Wednesday, February 13, 2008

Maintainting Heirarchies in SQL

I've refined my thinking a little about the optimal way to keep track of tasks in a relational database. Here is the newer version:

CREATE TABLE task (
 id BIGSERIAL PRIMARY KEY,
 parentid BIGINT REFERENCES task (id),
 taskname varchar(50) NOT NULL
 CONSTRAINT name_not_empty
 CHECK (taskname <> '')
);
CREATE TABLE leaftask (
 id BIGINT PRIMARY KEY REFERENCES task (id),
 weight INT4 NOT NULL DEFAULT 1000,
 starttime TIMESTAMPTZ,
 endtime TIMESTAMPTZ,
 CONSTRAINT startbeforefinish
 CHECK ((starttime < endtime) or (endtime IS NULL))
);

I want my tasks to follow certain rules:

  • All sub-tasks of a given parent task should add up to 100% of the parent task.
  • A task can never have exactly one sub-task because - according to the rule above - the subtask would by synonymous with its parent.
  • All tasks that have no descendants - and none that don't - should have a corresponding "leaftask" record.
  • All tasks must have a final root that has no parent - i.e. no looping back on your descendants.

I want to build structures into the database that will prevent invalid states (as defined by the above rules) from occurring. Today I am going to tackle the problem of a task descending from itself. To prevent that case, I need what in PostgreSQL is called a trigger. I'm getting ahead of myself though. First I need a way to list the descendants of a given task. Since I want it to happen all in the database, I need a stored function.

Stored functions in PostgreSQL can be written in many languages. I'm going to write mine in PL/pgSQL, a sort of SQL-related procedural language, because it is included by default with PostgreSQL. (PL/pgSQL is intentionally similar to Oracle's PL/SQL, if you're an Oracle person.)

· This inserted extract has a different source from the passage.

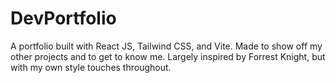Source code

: # DevPortfolio
A portfolio built with React JS, Tailwind CSS, and Vite. Made to show off my other projects and to get to know me. 
Largely inspired by Forrest Knight, but with my own style touches throughout.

CREATE OR REPLACE FUNCTION taskdescendants(parenttaskid bigint, OUT decid bigint)
 RETURNS SETOF bigint AS $fun$
BEGIN
 FOR decid IN SELECT id FROM task WHERE parentid = parenttaskid LOOP
  RETURN NEXT;
  FOR decid IN SELECT * FROM taskdescendants(decid) LOOP
   RETURN NEXT;
  END LOOP;
 END LOOP;
 RETURN;
END;
$fun$ LANGUAGE plpgsql;

This function will return the ids (each as a separate row) of any descendants a given task might have. I can use it in my SQL statements as if it were a table. For example, this will select all tasks descending from task 57:

SELECT decid, taskname FROM taskdescendants(57) INNER JOIN task ON decid = id;

That's all well and good for a generic function, but trigger functions have slightly different requirements. This will check that the new parentid doesn't show up in the list of descendants:

CREATE OR REPLACE FUNCTION taskrecursioncheck() RETURNS trigger AS $fun$
BEGIN
 IF NEW.parentid IN (SELECT decid FROM taskdescendants(NEW.id)) THEN
  RAISE EXCEPTION 'task cannot descend from one of its own descendants';
 END IF;
 IF NEW.parentid = NEW.id THEN
  RAISE EXCEPTION 'task cannot descend from itself';
 END IF;
 RETURN NEW;
END;
$fun$ LANGUAGE plpgsql;

CREATE TRIGGER parent_trap BEFORE UPDATE ON task
 FOR EACH ROW EXECUTE PROCEDURE taskrecursioncheck();

There - now it raises an error on invalid relationships and I got a handy function that my front end can call. Later I will have to figure out some way to ensure my other rules are followed.